Dans les affaires faisant l’objet des pourvois, malgré l’incertitude qui entourait ainsi l’état du droit issu du décret du 27 décembre 2016, les cours d’appel, estimant que les délais de la procédure d’appel n’étaient plus interrompus par une demande d’aide juridictionnelle, avaient prononcé la caducité de déclarations d’appel formées dans le délai d’appel, par des appelants qui, à la suite immédiate de leur déclaration d’appel, avaient sollicité le bénéfice de cette aide, puis conclu dans les trois mois des décisions qui leur en avait octroyé le bénéfice.
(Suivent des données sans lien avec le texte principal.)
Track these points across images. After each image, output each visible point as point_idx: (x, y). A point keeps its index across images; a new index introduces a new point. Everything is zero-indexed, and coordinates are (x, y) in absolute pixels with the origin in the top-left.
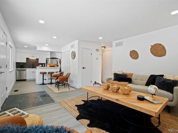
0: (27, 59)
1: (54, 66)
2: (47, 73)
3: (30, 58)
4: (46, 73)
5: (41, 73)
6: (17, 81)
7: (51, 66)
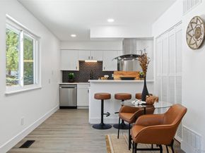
0: (81, 63)
1: (133, 79)
2: (113, 96)
3: (86, 61)
4: (108, 97)
5: (97, 97)
6: (61, 108)
7: (123, 79)
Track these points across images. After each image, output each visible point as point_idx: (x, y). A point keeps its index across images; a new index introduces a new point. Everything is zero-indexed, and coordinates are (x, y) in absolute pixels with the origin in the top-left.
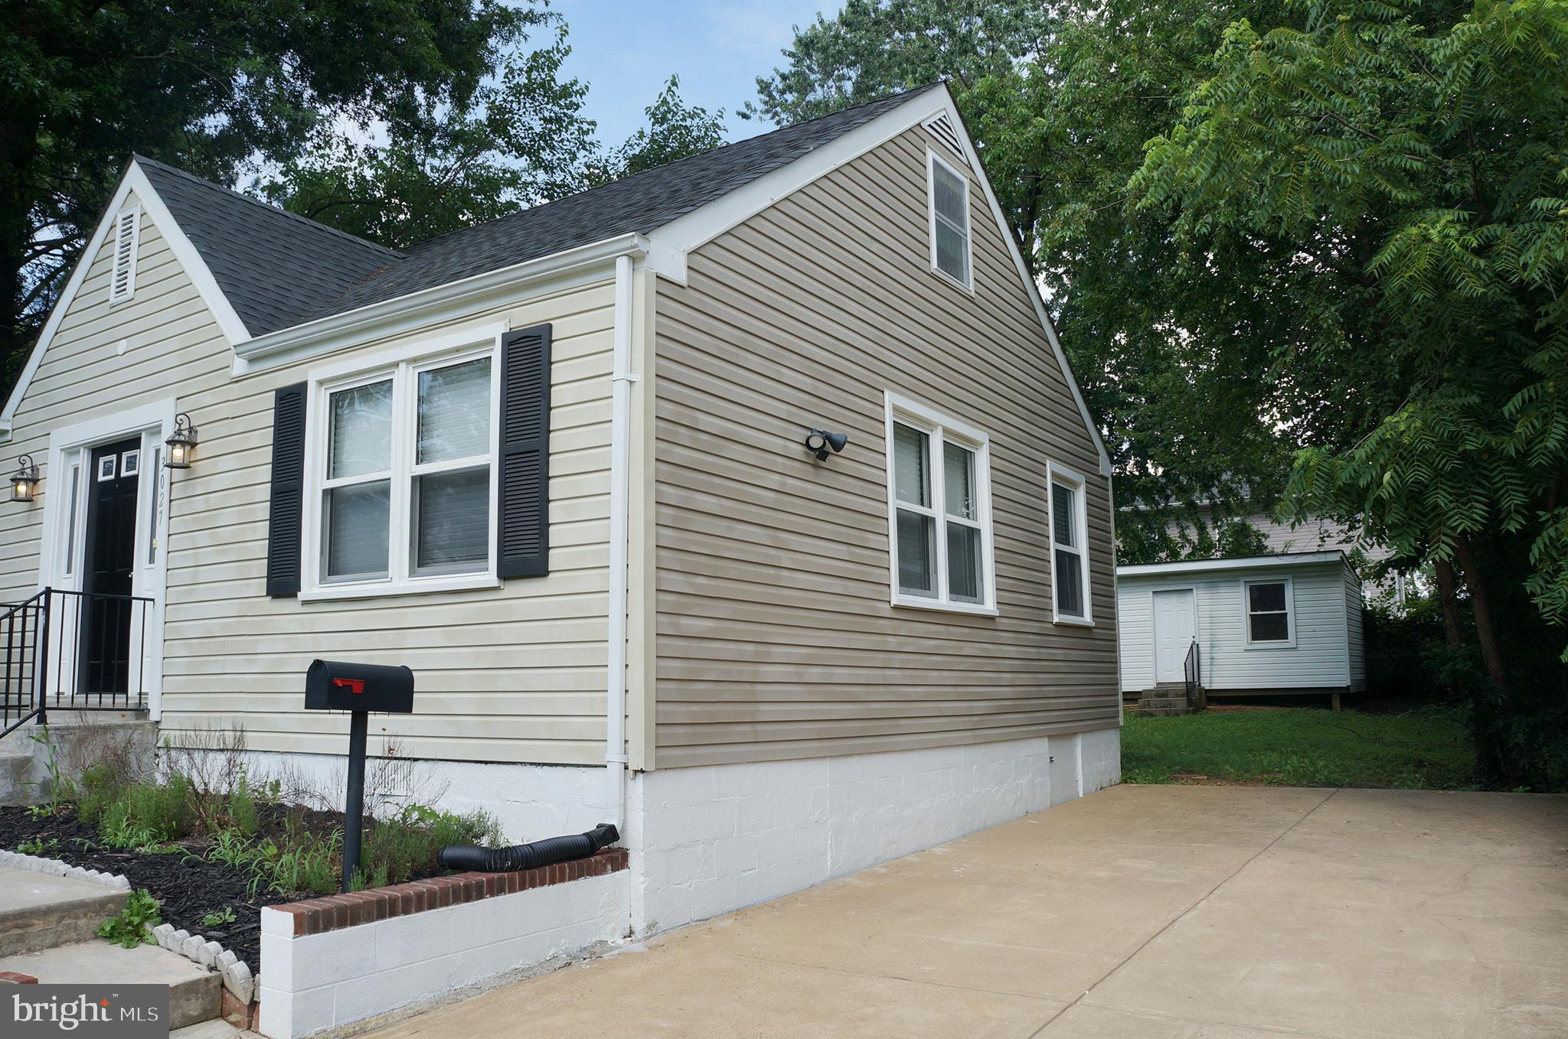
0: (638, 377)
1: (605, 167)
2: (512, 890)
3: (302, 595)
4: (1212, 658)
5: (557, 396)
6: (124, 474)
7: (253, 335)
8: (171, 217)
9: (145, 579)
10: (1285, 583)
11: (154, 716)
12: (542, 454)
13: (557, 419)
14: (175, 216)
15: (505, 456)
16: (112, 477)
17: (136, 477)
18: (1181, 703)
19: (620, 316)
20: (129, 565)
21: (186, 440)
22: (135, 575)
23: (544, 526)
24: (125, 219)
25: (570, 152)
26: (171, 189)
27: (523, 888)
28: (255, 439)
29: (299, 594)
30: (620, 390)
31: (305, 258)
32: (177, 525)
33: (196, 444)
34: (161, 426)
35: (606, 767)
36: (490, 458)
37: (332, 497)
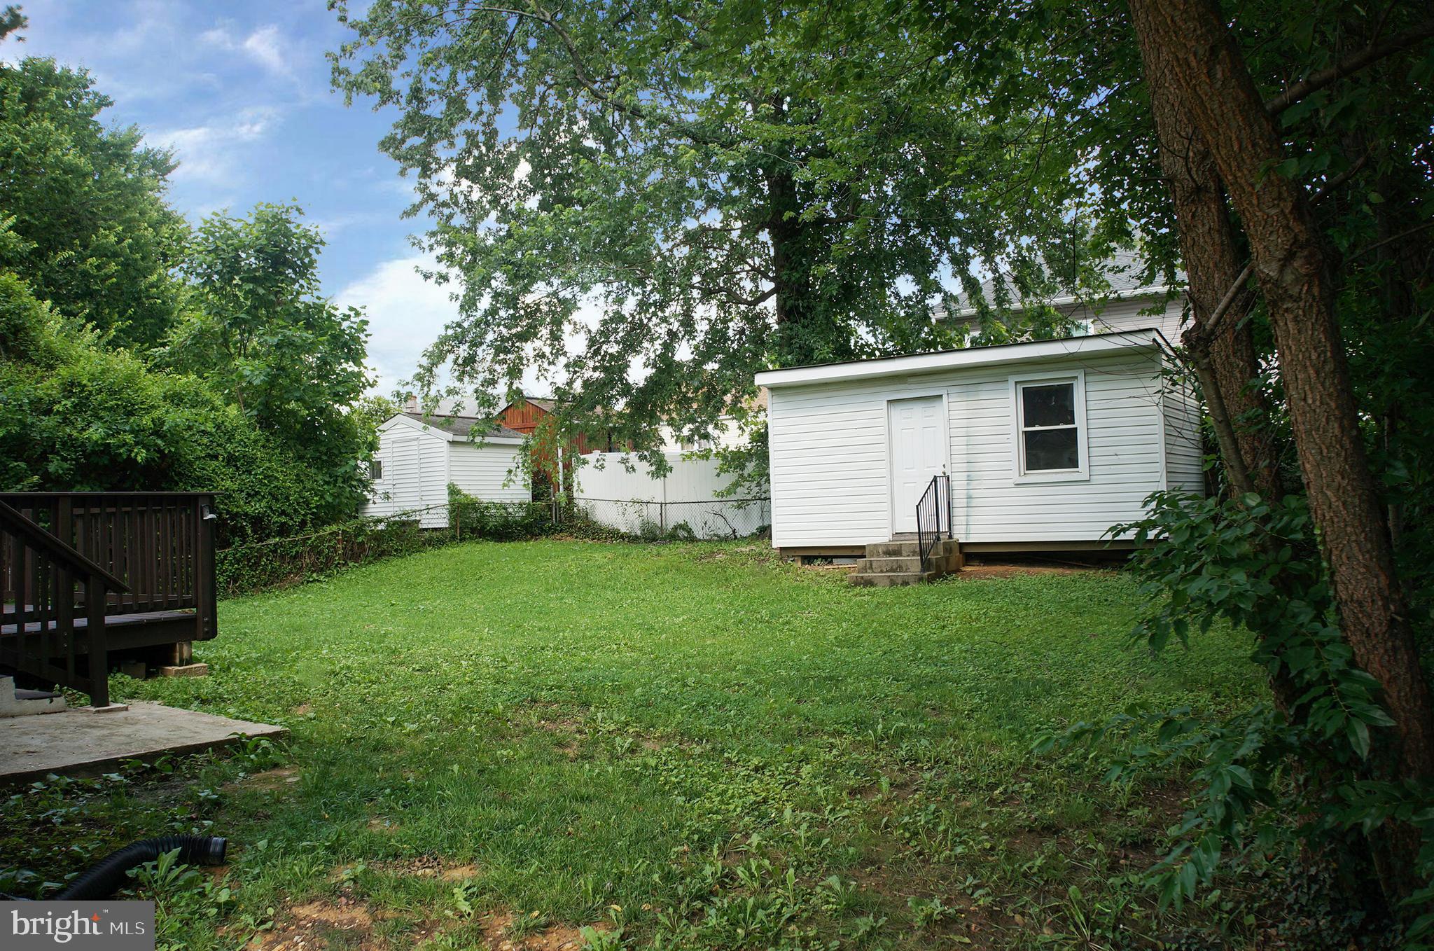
4: (969, 497)
10: (1075, 382)
18: (914, 565)
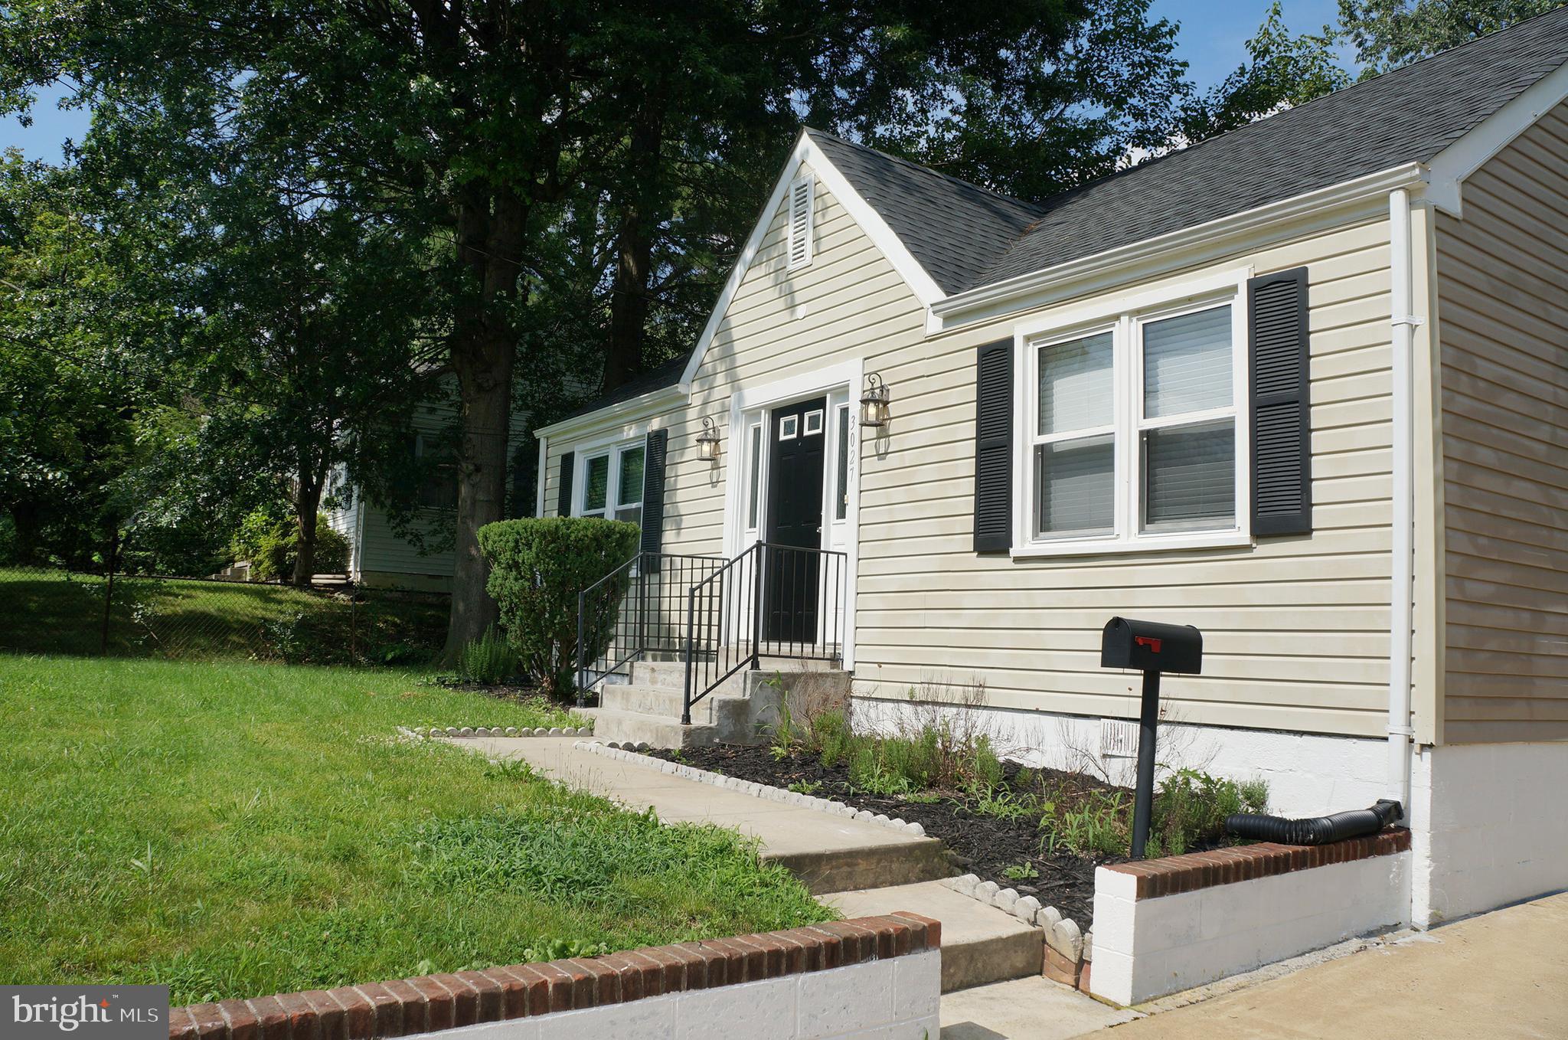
0: (1422, 318)
1: (1203, 109)
2: (1313, 865)
3: (1014, 551)
5: (1317, 343)
6: (807, 433)
7: (948, 294)
8: (848, 184)
9: (834, 534)
11: (848, 666)
12: (1301, 404)
13: (1317, 368)
14: (852, 182)
15: (1257, 408)
16: (794, 436)
17: (822, 436)
19: (1397, 254)
20: (818, 521)
21: (878, 398)
22: (823, 529)
23: (1305, 481)
24: (798, 189)
25: (1162, 96)
26: (842, 157)
27: (1322, 864)
28: (953, 396)
29: (1011, 550)
30: (1400, 335)
31: (965, 216)
32: (868, 482)
33: (888, 403)
34: (848, 385)
35: (1386, 739)
36: (1238, 410)
37: (1042, 451)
La Cour de cassation censure ces arrêts en rappelant, d’abord, dans un paragraphe énonçant une règle de principe, qu’il résulte de l’article 6, § 1er, de la Convention de sauvegarde des droits de l’homme et des libertés fondamentales que le principe de sécurité juridique implique que de nouvelles règles, prises dans leur ensemble, soient accessibles et prévisibles et n’affectent pas le droit à l’accès effectif au juge, dans sa substance même.

Dans ces conditions, pour légitimes que soient les objectifs poursuivis par le décret du 27 décembre 2016, tenant en particulier à la célérité et à une bonne administration de la justice, l’incertitude du droit résultant de l’application de ce décret est susceptible de porter une atteinte disproportionnée, au regard de ces objectifs, au droit d’accès effectif au juge des requérants qui sollicitent l’aide juridictionnelle après la formation d’une déclaration d’appel.

Pour empêcher qu’une telle atteinte soit portée aux parties à une instance d’appel, les arrêts commentés retiennent, de façon générale, que l’appelant qui a formé appel avant le 11 mai 2017, date d’entrée en vigueur du décret du 6 mai 2017, et sollicité, dans le délai prévu par l’article 908 du code de procédure civile, le bénéfice de l’aide juridictionnelle, puis remis au greffe ses conclusions dans ce même délai, courant à compter de la notification de la décision statuant définitivement sur cette aide, ne peut se voir opposer la caducité de sa déclaration d’appel.

Les arrêts commentés s’inscrivent ainsi dans l’esprit des solutions précédemment dégagées en matière de revirement de jurisprudence (2e Civ., 8 juillet 2004, pourvoi n° 01-10.426, Bull., 2004, II, n° 387 ; Ass. plén., 21 décembre 2006, n° 00-20.493, Bull. 2006, Ass. Plén., n° 15) et de celles que la Cour de cassation avait antérieurement retenues en vue d’écarter l’application immédiate d’une disposition nouvelle, dès lors qu’une telle application aboutirait à priver une partie d’un procès équitable (1re Civ., 5 juillet 2012, pourvoi n° 11-18.132, Bull. 2012, I, n° 157).

Quant à la portée de ces arrêts, il sera signalé, d’abord, qu’ils ne doivent pas être lus comme livrant une appréciation de la conformité aux exigences du procès équitable de l’économie d’ensemble des dispositifs instaurés par les décrets des 27 décembre 2016 et 6 mai 2017, mais uniquement comme sanctionnant le défaut de prévisibilité juridique du dispositif issu du seul décret du 27 décembre 2016. C’est ainsi que par plusieurs arrêts postérieurs, dans l’hypothèse d’appels relevés après le 10 mai 2017, la deuxième chambre civile, écartant des griefs pris d’une violation du droit à un procès équitable, a fait application de l’article 38 du décret du 19 décembre 1991, dans sa rédaction issue du décret du 6 mai 2017 susmentionné,  pour retenir qu’une demande d’aide juridictionnelle présentée par un appelant était désormais dénuée d’effet sur le cours des délais de la procédure d’appel (2e Civ., 4 juin 2020, pourvoi n° 19-24.598, Publié ; 2e Civ., 19 novembre 2020, pourvoi n° 19-16.792, Publié ; rapproch. CE, 30 décembre 2020, n° 442116).

Cette considération permet en outre de retenir que la solution générale que les arrêts du19 mars 2020 dégagent à propos de la situation d’appelants, peut être étendue au profit de l’ensemble des parties à une instance d’appel. Autrement dit, au cours de la période écoulée entre le 1er janvier et le 10 mai 2017, l’intimé qui a formé une demande d’aide juridictionnelle pendant le cours du délai qui lui est ouvert pour conclure par l’article 909 du code de procédure civile, ne pourra se voir opposer l’irrecevabilité de ces conclusions s’il remet au greffe ces dernières dans ce même délai, courant à compter de la notification de la décision statuant définitivement sur cette aide.